Tit-for-tat trade war now includes furniture

Tariff image-web

September 2018—

President Trump last month moved forward with his administration’s much-threatened decision to impose tariffs on an additional $200 billion in Chinese goods that includes furniture.

The new tariffs could drive up the cost of Chinese-made furniture and a range of other products ahead of the holiday shopping season, though it’s unclear how much.

In addition to furniture, boats, televisions, and copper are among the list of imports covered by the latest list of new tariffs. Also included on the list are metals used in the production of mattresses.

This addition brings tariffs to about half of all goods imported from China to the U.S. Tariffs increase the cost of goods to U.S. buyers, and lead to higher prices for the same items from domestic producers and imports from countries that have avoided tariffs.

The surcharge began at the end of September at 10 percent and will increase to 25 percent by the end of the year.

As has been the case in this tit for tat trade war, China hit back.

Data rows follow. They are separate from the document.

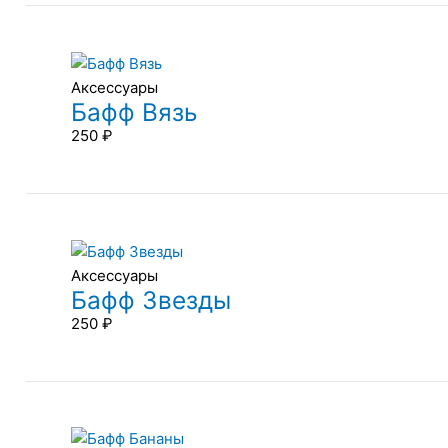
Аксессуары
Бафф Вязь
250
₽
Аксессуары
Бафф Звезды
250
₽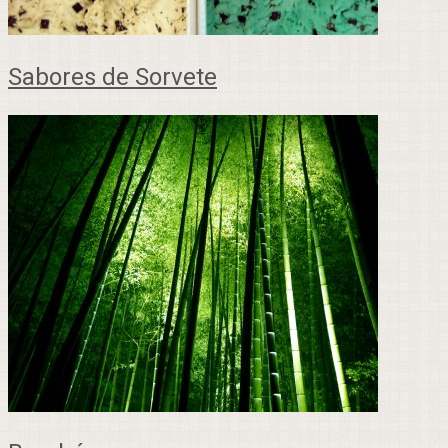
Sabores de Sorvete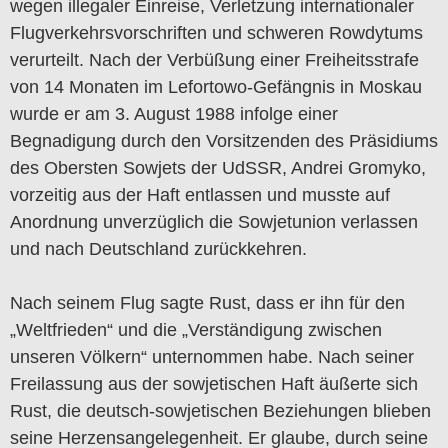
wegen illegaler Einreise, Verletzung internationaler
Flugverkehrsvorschriften und schweren Rowdytums
verurteilt. Nach der Verbüßung einer Freiheitsstrafe
von 14 Monaten im Lefortowo-Gefängnis in Moskau
wurde er am 3. August 1988 infolge einer
Begnadigung durch den Vorsitzenden des Präsidiums
des Obersten Sowjets der UdSSR, Andrei Gromyko,
vorzeitig aus der Haft entlassen und musste auf
Anordnung unverzüglich die Sowjetunion verlassen
und nach Deutschland zurückkehren.
Nach seinem Flug sagte Rust, dass er ihn für den
„Weltfrieden“ und die „Verständigung zwischen
unseren Völkern“ unternommen habe. Nach seiner
Freilassung aus der sowjetischen Haft äußerte sich
Rust, die deutsch-sowjetischen Beziehungen blieben
seine Herzensangelegenheit. Er glaube, durch seine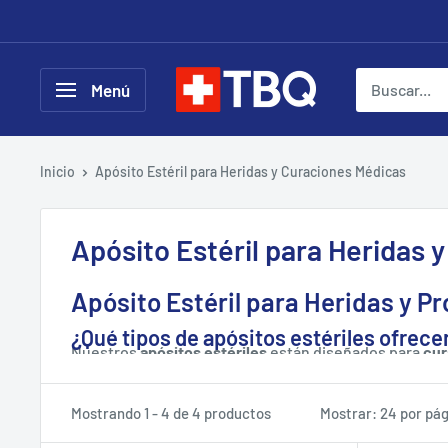
Ir
directamente
al
tubotiquin.cl
Menú
contenido
Inicio
Apósito Estéril para Heridas y Curaciones Médicas
Apósito Estéril para Heridas 
Apósito Estéril para Heridas y P
¿Qué tipos de apósitos estériles ofrece
Nuestros
apósitos estériles
están diseñados para
cur
estériles, están listos para usar y ayudan a prevenir i
Ofrecemos apósitos de gasa tejida con algodón, apósi
Mostrando 1 - 4 de 4 productos
Mostrar: 24 por pá
estéril para curaciones seguras.
Ofrecemos diversas opciones para necesidades clínica
¿Qué es un apósito tipo ABD Pad?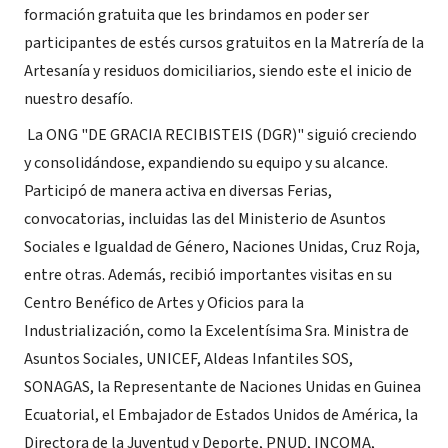
formación gratuita que les brindamos en poder ser
participantes de estés cursos gratuitos en la Matrería de la
Artesanía y residuos domiciliarios, siendo este el inicio de
nuestro desafío.
La ONG "DE GRACIA RECIBISTEIS (DGR)" siguió creciendo
y consolidándose, expandiendo su equipo y su alcance.
Participó de manera activa en diversas Ferias,
convocatorias, incluidas las del Ministerio de Asuntos
Sociales e Igualdad de Género, Naciones Unidas, Cruz Roja,
entre otras. Además, recibió importantes visitas en su
Centro Benéfico de Artes y Oficios para la
Industrialización, como la Excelentísima Sra. Ministra de
Asuntos Sociales, UNICEF, Aldeas Infantiles SOS,
SONAGAS, la Representante de Naciones Unidas en Guinea
Ecuatorial, el Embajador de Estados Unidos de América, la
Directora de la Juventud y Deporte, PNUD, INCOMA,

Within 24 hours of the White House’s announcement, China imposed its own tariffs of up to 10 percent on an additional $60 billion in American goods, slapping higher border taxes on nearly all U.S. exports to China.

The White House’s announcement was not unexpected. A preliminary list of possible products first appeared in July. While furniture remained on the final list released Sept. 17, other products were spared including smartwatches, bicycle helmets, children’s playpens, some chemicals, and health and safety devices.

Trump said he imposed the latest tariffs to pressure China on business tactics that he said unfairly disadvantage American businesses. In announcing the new tariffs, Trump said the U.S. trade gap with China—the net between imported and exported goods between the two countries—was too large. “We can’t do that anymore.”

So far, economists have found no broad negative or positive effect from earlier tariffs imposed on China, and on aluminum and steel imports from several countries, but rather in select categories. For example, the price of washing machines in the U.S. increased 20 percent following U.S. tariffs on metal imports, and the prices for all appliances in general jumped 7 percent.

A government collects tariffs as a form of import tax. Tariffs can be effective in narrow cases to offset government subsidies that create cheap exports to the U.S. and others to boost economic growth, a practice sometimes called “dumping,” or to protect endangered domestic industries that have national or cultural importance. Canada, for instance, imposes high tariffs on some imported dairy products as part of price supports for its farmers. But tariffs are also used as a trade weapon, in which a country heavy on imports, like the U.S., attempts to use the surcharge to force policy changes that diplomacy has failed to reach.

Trump has tried to use tariffs to penalize several countries this year, including Mexico, Japan, Canada and members of the European Union, hoping the threat of driving up costs on their products will make them more open to his demands. The tactic has had mixed success.